The second essay studies the relation between the regulation of firms’ intellectual property protection and stock market crash risk. Specifically, I focus on trade secret protection, which is arguably one of the most important forms of intellectual property protection, playing an important role in firms’ business success. Stronger legal protection of a firm’s trade secrets reduces the probability of the misappropriation of trade secrets by its rivals. Whether it affects corporate disclosure and stock performance is inconclusive. Using a quasi-experimental setting with the Uniform Trade Secrets Act (UTSA) that strengthened the legal protection of a firm’s trade secrets, I find that firms headquartered in states adopting the UTSA tend to have higher stock price crash risk. The results are robust to controlling for other trade secrets laws and the choice of crash risk measures. A detailed mechanism analysis reveals that increased crash risk for firms under the UTSA is attributed to higher information asymmetry, low reporting quality, and more negative news withheld following the UTSA. Overall, the results highlight that strengthening trade secrets protection regulation leads to the unexpected negative consequence of stock price crash risk.

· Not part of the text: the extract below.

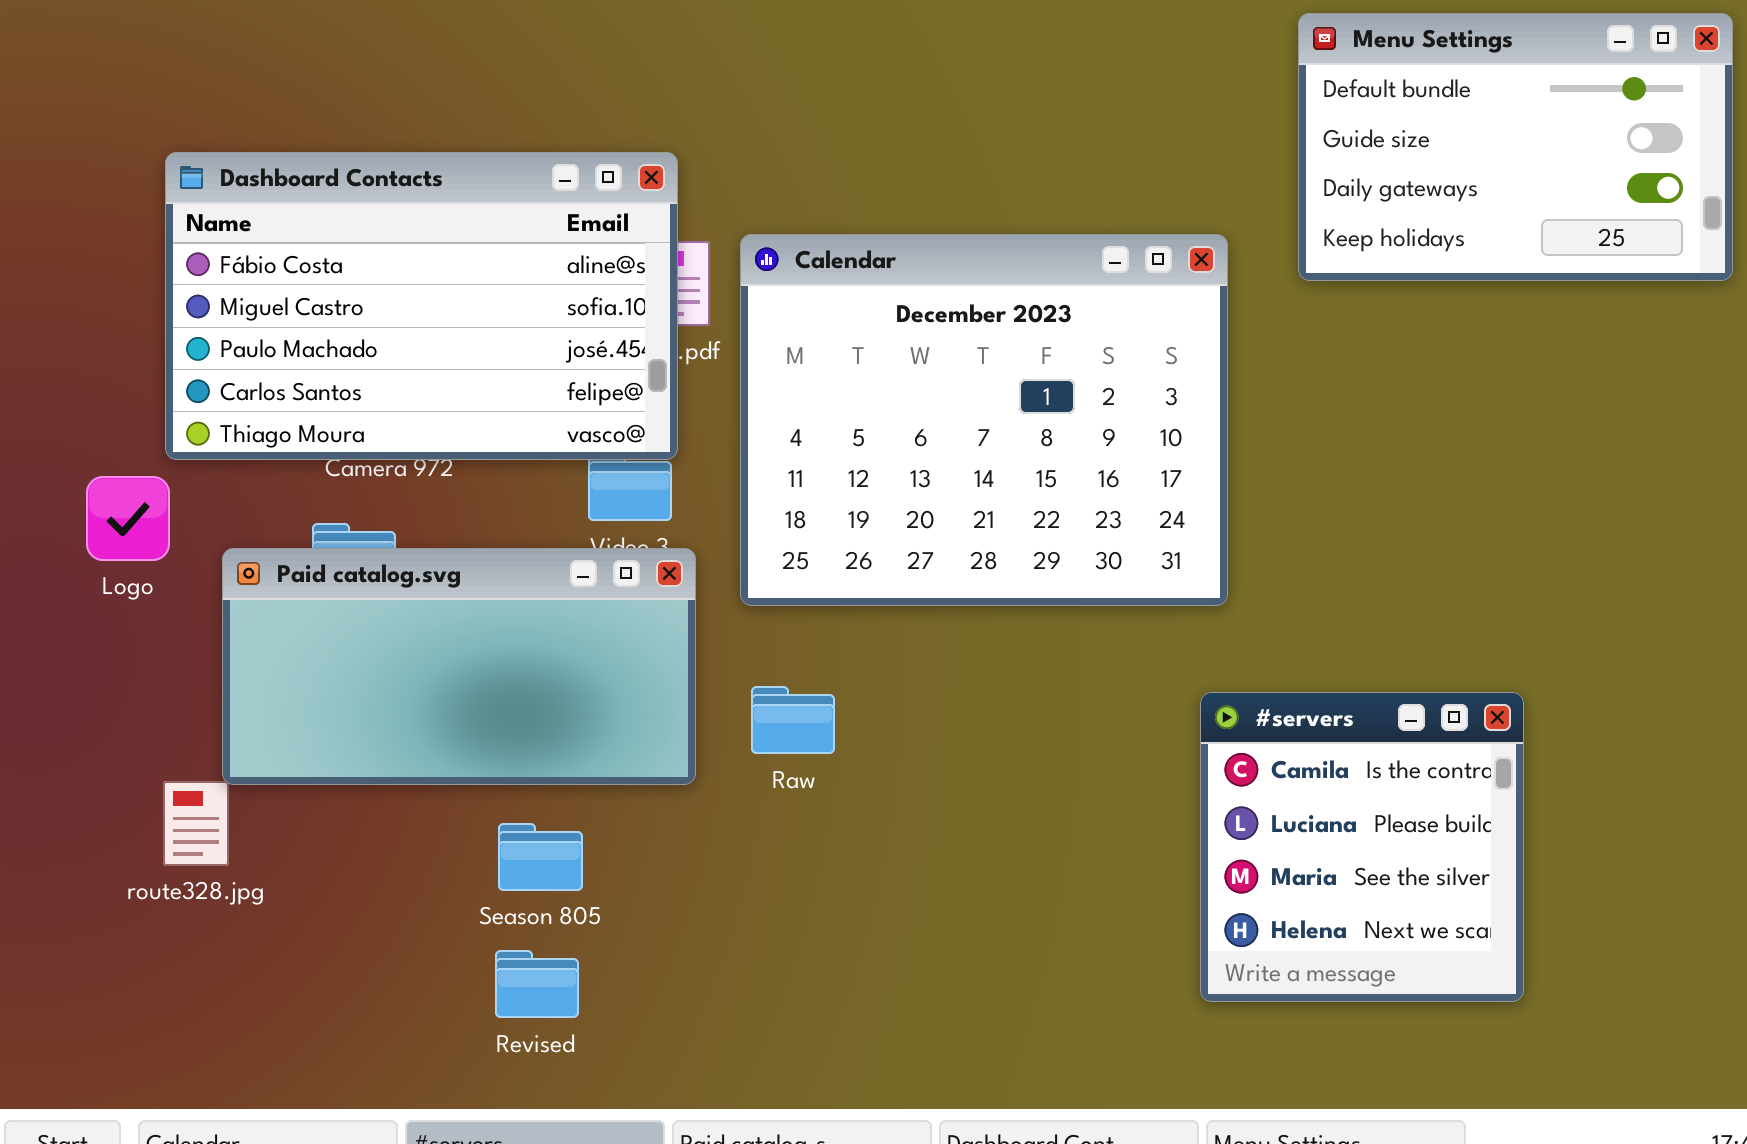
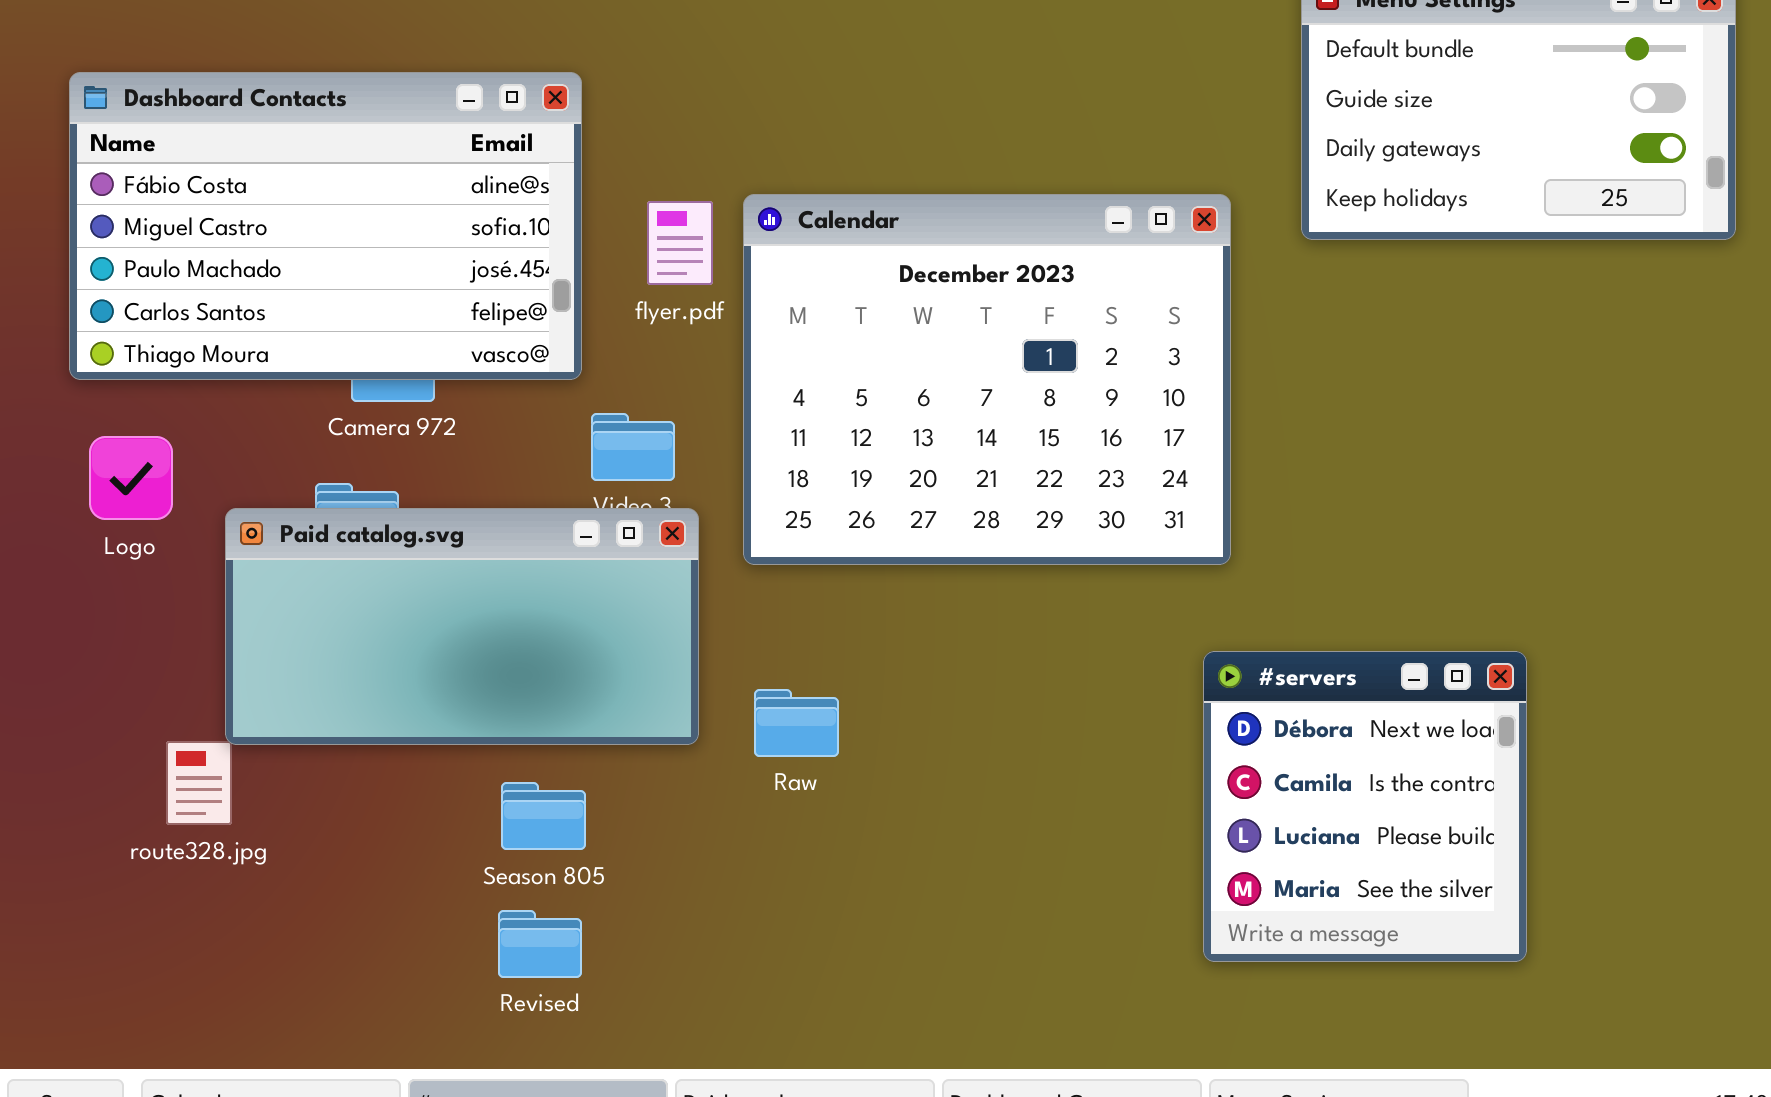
Dashboard Contacts: [165,152,678,460] -> [69,72,582,380], moved
Raw: [751,686,835,754] -> [754,689,839,757], moved
#servers: [1200,692,1524,1002] -> [1203,651,1527,962], scrolled up 1 row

The third essay also explores firms’ intellectual property protection but focuses on product market dynamics. Stronger protection effectively reduces the probability of misappropriation of trade secrets by the firm’s rivals. Rivals must devote more resources to and adopt more aggressive strategies in order to enhance their market power. Also, stronger protection makes firms rely more on secrecy and leads to less transparency following the UTSA adoption, raising the bar for outside financing. This added constraint on financing forces companies to give up some opportunities to rivals. Using staggered state-level enactment of the Uniform Trade Secret Act (UTSA), I find that despite stronger trade secret protection, predation risk significantly increases post-UTSA, as it becomes more difficult to capture rivals’ trade secrets post-UTSA through other channels. Additional analysis reveals that, post-UTSA, patent generation declines while R&D and trade secret disclosures increase indicating a substitution effect. Rivals intent to gain market power can do so through both price war and nonprice competition. An unintended consequence is that acquisitions increase following the UTSA passage, leading to less competitive product markets.